The researchers had 70 red squirrel bodies from England, with and without leprosy symptoms; 40 from Ireland, where no squirrel leprosy has been reported; and then another couple of bonus grey squirrels from Scotland. In all, they wound up with 101 animals without leprosy symptoms and 13 with them. As the study summarizes:

"Six Scottish squirrels (two without clinical signs), two from Ireland (no clinical signs), and one from the Isle of Wight, England contained M lepromatosis in several tissue samples from different anatomical sites, whereas all 25 red squirrels (17 without clinical signs) tested from Brownsea Island were infected with M leprae."

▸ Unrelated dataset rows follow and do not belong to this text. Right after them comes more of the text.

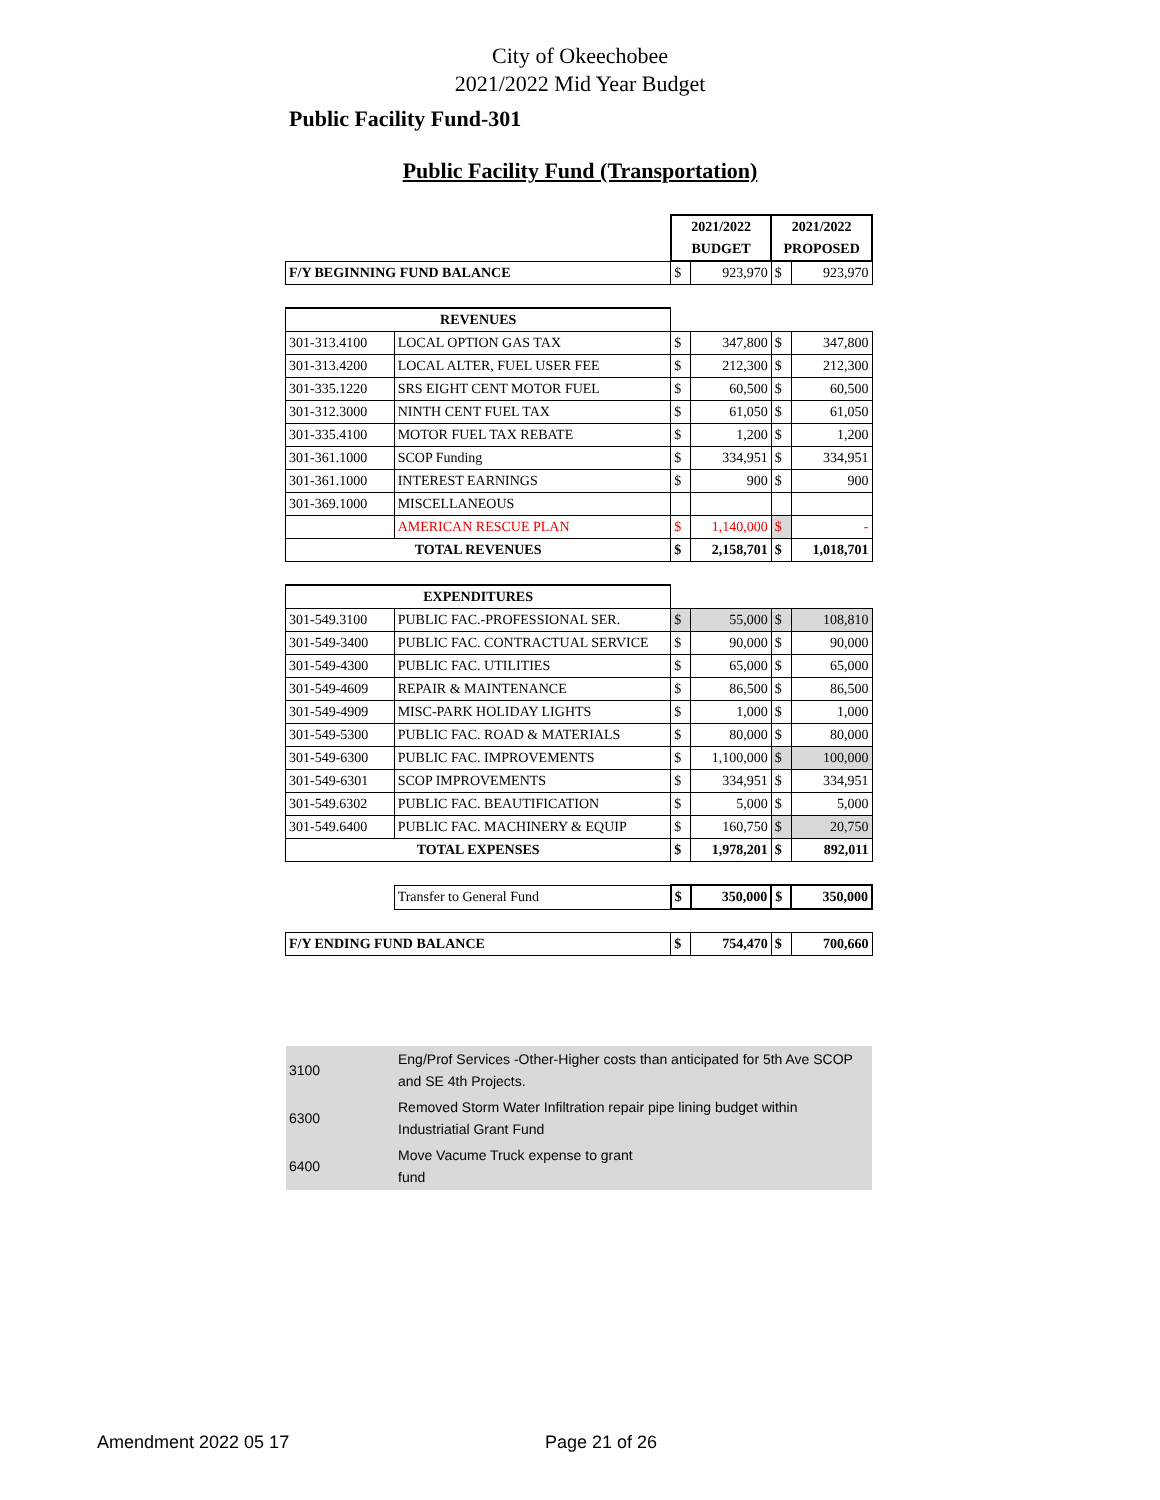City of Okeechobee
2021/2022 Mid Year Budget
Public Facility Fund-301
Public Facility Fund (Transportation)
| | | 2021/2022 | | 2021/2022 | |
| | | BUDGET | | PROPOSED | |
| F/Y BEGINNING FUND BALANCE | | $ | 923,970 | $ | 923,970 |
| REVENUES | | | | | |
| 301-313.4100 | LOCAL OPTION GAS TAX | $ | 347,800 | $ | 347,800 |
| 301-313.4200 | LOCAL ALTER, FUEL USER FEE | $ | 212,300 | $ | 212,300 |
| 301-335.1220 | SRS EIGHT CENT MOTOR FUEL | $ | 60,500 | $ | 60,500 |
| 301-312.3000 | NINTH CENT FUEL TAX | $ | 61,050 | $ | 61,050 |
| 301-335.4100 | MOTOR FUEL TAX REBATE | $ | 1,200 | $ | 1,200 |
| 301-361.1000 | SCOP Funding | $ | 334,951 | $ | 334,951 |
| 301-361.1000 | INTEREST EARNINGS | $ | 900 | $ | 900 |
| 301-369.1000 | MISCELLANEOUS | | | | |
| | AMERICAN RESCUE PLAN | $ | 1,140,000 | $ | - |
| TOTAL REVENUES | | $ | 2,158,701 | $ | 1,018,701 |
| EXPENDITURES | | | | | |
| 301-549.3100 | PUBLIC FAC.-PROFESSIONAL SER. | $ | 55,000 | $ | 108,810 |
| 301-549-3400 | PUBLIC FAC. CONTRACTUAL SERVICE | $ | 90,000 | $ | 90,000 |
| 301-549-4300 | PUBLIC FAC. UTILITIES | $ | 65,000 | $ | 65,000 |
| 301-549-4609 | REPAIR & MAINTENANCE | $ | 86,500 | $ | 86,500 |
| 301-549-4909 | MISC-PARK HOLIDAY LIGHTS | $ | 1,000 | $ | 1,000 |
| 301-549-5300 | PUBLIC FAC. ROAD & MATERIALS | $ | 80,000 | $ | 80,000 |
| 301-549-6300 | PUBLIC FAC. IMPROVEMENTS | $ | 1,100,000 | $ | 100,000 |
| 301-549-6301 | SCOP IMPROVEMENTS | $ | 334,951 | $ | 334,951 |
| 301-549.6302 | PUBLIC FAC. BEAUTIFICATION | $ | 5,000 | $ | 5,000 |
| 301-549.6400 | PUBLIC FAC. MACHINERY & EQUIP | $ | 160,750 | $ | 20,750 |
| TOTAL EXPENSES | | $ | 1,978,201 | $ | 892,011 |
| | Transfer to General Fund | $ | 350,000 | $ | 350,000 |
| F/Y ENDING FUND BALANCE | | $ | 754,470 | $ | 700,660 |
| 3100 | Eng/Prof Services -Other-Higher costs than anticipated for 5th Ave SCOP and SE 4th Projects. |
| 6300 | Removed Storm Water Infiltration repair pipe lining budget within Industriatial Grant Fund |
| 6400 | Move Vacume Truck expense to grant fund |
Amendment 2022 05 17 Page 21 of 26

So, is this bad for people? Maybe. Globally, the incidence of leprosy has hit a "stubborn plateau," Avanzi and note. Its ability to just disappear into another species like this suggests one mechanism that it may be using to persist despite extensive global efforts (the WHO offers curative multi-drug therapy at no cost). It doesn't, however, suggest that people are going to start getting sick in the UK.

It may be the case that squirrels were making people sick prior to leprosy's rather abrupt Medieval decline. In earlier times, the squirrels were prized for their meat and fur, and this is how it may have wound up being spread among European humans in the first place. Nowadays, there just isn't as much direct squirrel-to-human contact—and most people in the world (about 95 percent) appear to have natural immunity to the disease.

The study has a more general implication: Disease eradication may not always be what it seems. For a long time it was thought that leprosy was largely a human-borne illness (with some rare exceptions). But now we know this is not the case, and that for centuries it remained undetected in a species right under our noses. "Beating" diseases may then be more provisional than we would like to think.